Sandyakala…
Mengubah hampa menjadi sebuah rasa.
Tentang cakrawala yang menunjukkan keelokannya,
atau tentang kabut merah yang seolah-olah memelukku,
dan membiarkanku bersenandung bersamanya.
Bersamanya,,,
aku terpaku pada sebuah aksara,
yang takkan hilang meskipun air membasuhnya,
dan tak akan padam bila angin meniupnya.
Yang meninggalkan seleret duka,
serta menyisakan rasa yang niskala.
Masih ingatkah kau, Tuan?
Tentang rasa kopi susu itu dan makanan yang pelayan sajikan untukmu?
Ditemani melodi-melodi indah dari siulan camar yang merdu.
Manisan lembut bertabur gula nan mengiurkan itu,
beserta terompah yang terbawa oleh angin kemudian berlalu.
Atau kuda besi yang melaju mengalahkan detikan waktu.
Tapi aku rasa semuanya telah kau hapuskan dari memorimu
Lalu kau gantikan dengan memori baru.
Tuan,sudah sewindu lamanya…
Tapi aku masih di sini berteduh dibawah sandyakala dan bersenandung bersamanya.
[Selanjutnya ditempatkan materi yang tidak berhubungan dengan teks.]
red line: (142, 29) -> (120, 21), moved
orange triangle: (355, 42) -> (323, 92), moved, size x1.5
Purnamapun telah bercakap bersama langit untuk kesekian kalinya.
Penulis Buletin kondang itu pun telah menerbitkan kisah-kisahnya.
Namun aku masih disini berusaha membungkam sukma yang menjerit kesakitan.
Mengunci batin ini bersama terai yang terus menerka-nerka,
dan membiarkan tangisan rindu mewarnai setiap napas.
Tuan, sebenarnya aku tak tahan!
Haruskah aku masih bertahan dan menunggu kau pulang?
Atau justru menyerah dan menghapus segala kisah,
Dan terbang bersama sandyakala menuju kegelapan.
Puisi karya Aufa Kirana Azzahra Kelas 9B.